Of all the entries below, retype only the lines from the one with "symbols into" through the one with "is reinforced by", exactly as they appear.

Excerpted records section start

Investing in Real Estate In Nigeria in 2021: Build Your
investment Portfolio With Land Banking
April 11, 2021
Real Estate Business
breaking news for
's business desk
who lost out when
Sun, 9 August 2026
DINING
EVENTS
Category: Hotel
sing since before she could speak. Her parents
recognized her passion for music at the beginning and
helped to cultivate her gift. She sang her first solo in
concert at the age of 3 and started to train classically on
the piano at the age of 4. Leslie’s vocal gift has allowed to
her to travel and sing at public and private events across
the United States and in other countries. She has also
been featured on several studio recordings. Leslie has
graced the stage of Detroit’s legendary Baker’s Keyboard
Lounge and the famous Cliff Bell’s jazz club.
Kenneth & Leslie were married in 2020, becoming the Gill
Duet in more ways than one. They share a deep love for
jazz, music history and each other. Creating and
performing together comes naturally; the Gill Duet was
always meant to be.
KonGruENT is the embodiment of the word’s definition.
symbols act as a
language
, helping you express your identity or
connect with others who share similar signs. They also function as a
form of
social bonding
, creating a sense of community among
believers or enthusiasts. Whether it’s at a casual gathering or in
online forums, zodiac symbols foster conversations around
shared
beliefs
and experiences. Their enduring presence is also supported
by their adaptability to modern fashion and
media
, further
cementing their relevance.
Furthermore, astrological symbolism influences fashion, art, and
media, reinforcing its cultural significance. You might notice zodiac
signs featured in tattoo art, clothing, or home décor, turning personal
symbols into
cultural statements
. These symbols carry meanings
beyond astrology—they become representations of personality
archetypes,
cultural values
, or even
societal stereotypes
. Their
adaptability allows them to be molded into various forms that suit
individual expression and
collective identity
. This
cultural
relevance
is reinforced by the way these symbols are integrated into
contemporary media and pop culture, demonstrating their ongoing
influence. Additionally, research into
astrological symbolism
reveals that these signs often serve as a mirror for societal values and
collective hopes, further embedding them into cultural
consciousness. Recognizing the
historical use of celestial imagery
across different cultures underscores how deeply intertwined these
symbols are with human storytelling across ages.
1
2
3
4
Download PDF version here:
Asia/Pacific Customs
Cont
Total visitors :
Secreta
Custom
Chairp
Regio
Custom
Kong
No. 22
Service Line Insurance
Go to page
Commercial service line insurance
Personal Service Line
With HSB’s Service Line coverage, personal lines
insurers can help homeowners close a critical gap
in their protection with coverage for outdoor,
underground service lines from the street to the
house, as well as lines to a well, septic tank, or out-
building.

Excerpted records section end
Excerpted records section start

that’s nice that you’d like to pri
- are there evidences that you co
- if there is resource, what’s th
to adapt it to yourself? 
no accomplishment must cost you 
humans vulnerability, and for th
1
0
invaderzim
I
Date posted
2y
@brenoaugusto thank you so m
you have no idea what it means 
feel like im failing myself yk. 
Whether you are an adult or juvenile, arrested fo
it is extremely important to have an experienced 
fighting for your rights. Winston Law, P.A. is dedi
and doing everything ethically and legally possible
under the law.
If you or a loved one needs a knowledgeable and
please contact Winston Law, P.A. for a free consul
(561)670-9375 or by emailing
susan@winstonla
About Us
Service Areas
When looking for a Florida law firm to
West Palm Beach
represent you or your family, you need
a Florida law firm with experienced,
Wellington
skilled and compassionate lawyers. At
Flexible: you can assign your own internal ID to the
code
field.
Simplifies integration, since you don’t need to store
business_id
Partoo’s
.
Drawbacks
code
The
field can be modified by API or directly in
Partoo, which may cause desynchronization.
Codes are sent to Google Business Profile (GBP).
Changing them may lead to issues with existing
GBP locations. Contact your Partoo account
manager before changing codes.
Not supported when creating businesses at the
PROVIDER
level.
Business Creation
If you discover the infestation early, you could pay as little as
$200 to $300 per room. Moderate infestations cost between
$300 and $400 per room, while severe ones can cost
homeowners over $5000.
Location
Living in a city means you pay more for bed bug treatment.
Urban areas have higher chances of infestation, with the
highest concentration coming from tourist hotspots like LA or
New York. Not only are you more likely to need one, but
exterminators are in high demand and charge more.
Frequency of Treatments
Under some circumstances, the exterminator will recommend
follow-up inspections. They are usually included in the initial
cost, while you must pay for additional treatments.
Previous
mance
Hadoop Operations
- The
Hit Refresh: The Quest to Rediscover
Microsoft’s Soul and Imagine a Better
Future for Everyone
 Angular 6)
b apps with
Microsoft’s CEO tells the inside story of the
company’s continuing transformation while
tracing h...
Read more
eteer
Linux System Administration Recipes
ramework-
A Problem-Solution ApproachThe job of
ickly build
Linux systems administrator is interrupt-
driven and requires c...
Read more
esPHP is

Excerpted records section end

Final answer:
symbols into
cultural statements
. These symbols carry meanings
beyond astrology—they become representations of personality
archetypes,
cultural values
, or even
societal stereotypes
. Their
adaptability allows them to be molded into various forms that suit
individual expression and
collective identity
. This
cultural
relevance
is reinforced by the way these symbols are integrated into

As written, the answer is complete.